Restaurer des relations diplomatiques
ABC pose la question de la reconnaissance du régime taliban :
«La seule différence par rapport au pays tel que nous le connaissions avant l'arrivée des armées occidentales réside probablement dans le courage héroïque de milliers de femmes. ... Pour les aider, elles et les nombreux Afghans réduits à vivre dans l'indigence, la communauté internationale devrait un jour engager le débat sur la possibilité de reconnaître les talibans comme étant les dépositaires légitimes du pouvoir. ... Sans reconnaissance, il devient impossible de négocier ou de communiquer quoi que ce soit. Et sans relations diplomatiques, point de possibilité d'aider les Afghans.»
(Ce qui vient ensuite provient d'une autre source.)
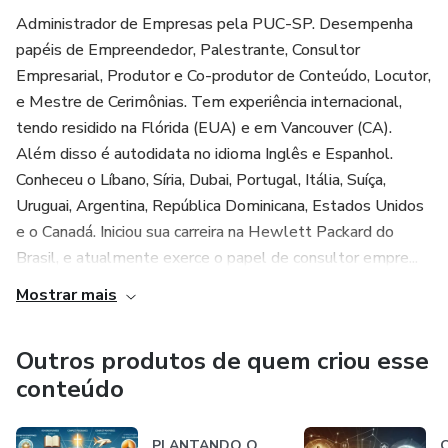
Administrador de Empresas pela PUC-SP. Desempenha
papéis de Empreendedor, Palestrante, Consultor
Empresarial, Produtor e Co-produtor de Conteúdo, Locutor,
e Mestre de Cerimônias. Tem experiência internacional,
tendo residido na Flórida (EUA) e em Vancouver (CA).
Além disso é autodidata no idioma Inglês e Espanhol.
Conheceu o Líbano, Síria, Dubai, Portugal, Itália, Suíça,
Uruguai, Argentina, República Dominicana, Estados Unidos
e o Canadá. Iniciou sua carreira na Hewlett Packard do
Brasil, e atualmente exerce o papel de consultor empre...
Mostrar mais
Outros produtos de quem criou esse
conteúdo
PLANTANDO O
Un geste aux conséquences internationales inopinées
Dans les colonnes de De Standaard, le chroniqueur Gie Goris avance la thèse selon laquelle le retrait d'Afghanistan des Etats-Unis, il y a un an aujourd'hui, a été l'élément déclencheur d'une succession d'évènements :
«Il y a un lien - même s'il n'est pas de l'ordre de la ligne droite - entre Kaboul et Kyiv, entre le départ précipité d'Afghanistan et la visite médiatisée de Nancy Pelosi à Taïwan, entre le gaz, le blé et l'absence de politique climatique. ... L'illusion d'optique qui a fait croire à une armée américaine en déroute a peut-être contribué à débrider l'intrépidité du Kremlin. ... L'attaque surprise de l'Ukraine par la Russie a divisé le monde en deux camps dans lequel se démarquent clairement l'axe transatlantique et l'axe russo-chinois. Le reste du monde refusant de prendre parti, ce qui est une première victoire de la ligne autoritaire euroasiatique.»